Problem details
Search the data for "Translate". Return each matching line.

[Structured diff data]
== Segment start ==
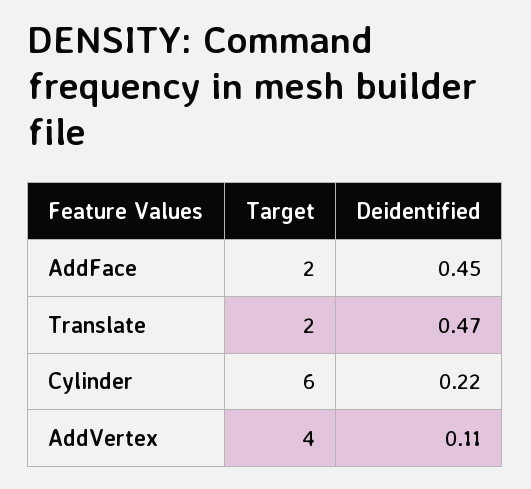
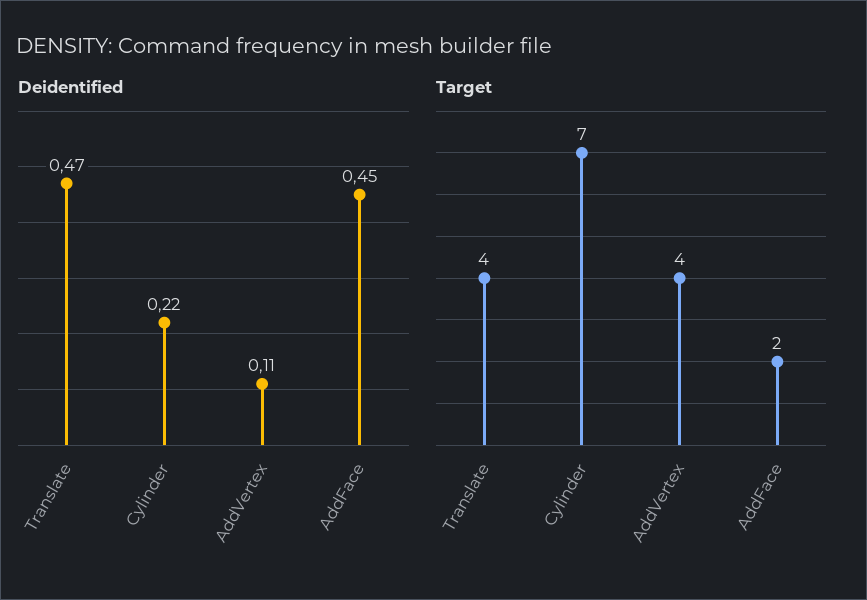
  {
    "Target": {
      "AddFace": 2,
-     "Translate": 2,
+     "Translate": 4,
-     "Cylinder": 6,
+     "Cylinder": 7,
      "AddVertex": 4
    },
    "Deidentified": {
      "AddFace": 0.45,
      "Translate": 0.47,
      "Cylinder": 0.22,
      "AddVertex": 0.11
    }
  }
== Segment end ==
Answer area
-     "Translate": 2,
+     "Translate": 4,
      "Translate": 0.47,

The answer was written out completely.